There are some less tasteful acronyms. I wonder, do people even think about what they write half the time? What they put in print; there forever? I get how we can say things carelessly – words slip off our tongue because we don’t grab a hold of them quickly enough; but writing? Writing you have to consciously type letters one by one and then, in most cases, hit send. It has the potential to save us a lot of trouble and prevent a lot of offense, but people being what people are: we aren’t that smart.

So there’s the pretty common OMG (Oh My God). Growing up, if I would have said OMG there would have followed a moment of horrified silence by 90% of the people I knew. I myself would have felt the gravity of using God’s name “in vain,” meaning carelessly, without respect and honor. In my own young heart I would have felt grieved if I had said it; like I had hurt a good friend.

I am surprised at how deep this goes with me still. It catches me when I hear it; especially from those of us who know better. When did we become ok with OMG becoming part of our vernacular? I don’t know if my kids are saying it in the background, but if they slip up and say it within ear-shot of me, it is one of the few times something fierce rises up in me and I respond with a fair bit of horsepower. I can’t respond to everyone around me, but I can surely avoid the disrespect from my own.

I know we could talk about how close we come to saying it in other ways, using substitute words, which are just a notch away from the real thing. I don’t know really where to go with that. But as far as it is up to me, I really work hard to not let “the real thing,” the everyday OMG, become commonplace to me.

So now let me get to the thing that just pounded me last night and is still with me this morning.
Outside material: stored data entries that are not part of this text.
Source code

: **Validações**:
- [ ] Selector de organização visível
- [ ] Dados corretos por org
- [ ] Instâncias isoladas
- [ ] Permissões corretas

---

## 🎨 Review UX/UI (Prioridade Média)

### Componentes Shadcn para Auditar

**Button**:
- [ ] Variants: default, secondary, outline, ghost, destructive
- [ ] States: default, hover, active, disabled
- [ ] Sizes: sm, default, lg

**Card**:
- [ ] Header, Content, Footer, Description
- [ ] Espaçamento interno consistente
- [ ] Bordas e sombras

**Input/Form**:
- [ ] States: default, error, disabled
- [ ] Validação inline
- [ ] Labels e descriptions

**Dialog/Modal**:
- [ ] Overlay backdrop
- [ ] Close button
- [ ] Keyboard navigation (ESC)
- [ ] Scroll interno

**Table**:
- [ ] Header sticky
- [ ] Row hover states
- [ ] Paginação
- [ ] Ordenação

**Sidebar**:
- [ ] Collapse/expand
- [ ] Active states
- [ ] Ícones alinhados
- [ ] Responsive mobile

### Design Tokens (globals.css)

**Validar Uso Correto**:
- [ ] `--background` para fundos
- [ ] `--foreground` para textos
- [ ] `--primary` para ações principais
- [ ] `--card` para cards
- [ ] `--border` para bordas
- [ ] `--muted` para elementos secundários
It isn’t like I haven’t seen it before and heard it the odd time but for some reason I was just gripped by the great disrespect, the absolute thoughtlessness, the irreverent and profane nature of this acronym: OM*G. I put the asterisk in there because the actual letter is pretty appalling if you think about it.

If you think about it.

What really, really bothers me – if I think about it — is that I know most people are writing this without giving it one, single, solitary thought. It’s just an acronym. It is OMG with some finesse and “God” is nothing to them one way or the other. I am more than bothered about that; bothered that they can use an incredibly crude word and place it next to the name of One who is pure love.

And I am bothered that I and my community have not represented Him well enough so that an acronym like OM*G would not be generally offensive to more people, people who don’t even know God but know there is something about Him they wouldn’t want to dishonor.

OM*G is a repugnant acronym in light of the faithfulness of God to a wayward world. It is mud in the eye of the One who relentlessly pursues those who refuse Him, like a Father waiting for His child’s return long after they have said they want no part of Him.

OM*G puts God on the same level as the small “g” gods made of metal and wood, plaster and paper; the ones we fashion and imagine their biographies; where gods are fickle and unappeasable, unbalanced and unpredictable, selfish, incestuous, adulterous.

OM*G does not describe in any way The God, The Creator of All whose lavish love is available to all who would receive it. I feel so grieved about that acronym. It is one of the insults Christ knew He would be scarred by as He willingly became defenseless against it, carrying it and many others to the cross to crucify it there and provide a way for us to be forgiven of it. He would see those words before we ever wrote them and say, “Forgive them; they know not what they do.”

I don’t really have much more to say about it. It’s just nagging at me, the fact that someone could write that, post that, and we just read it as part of a sentence.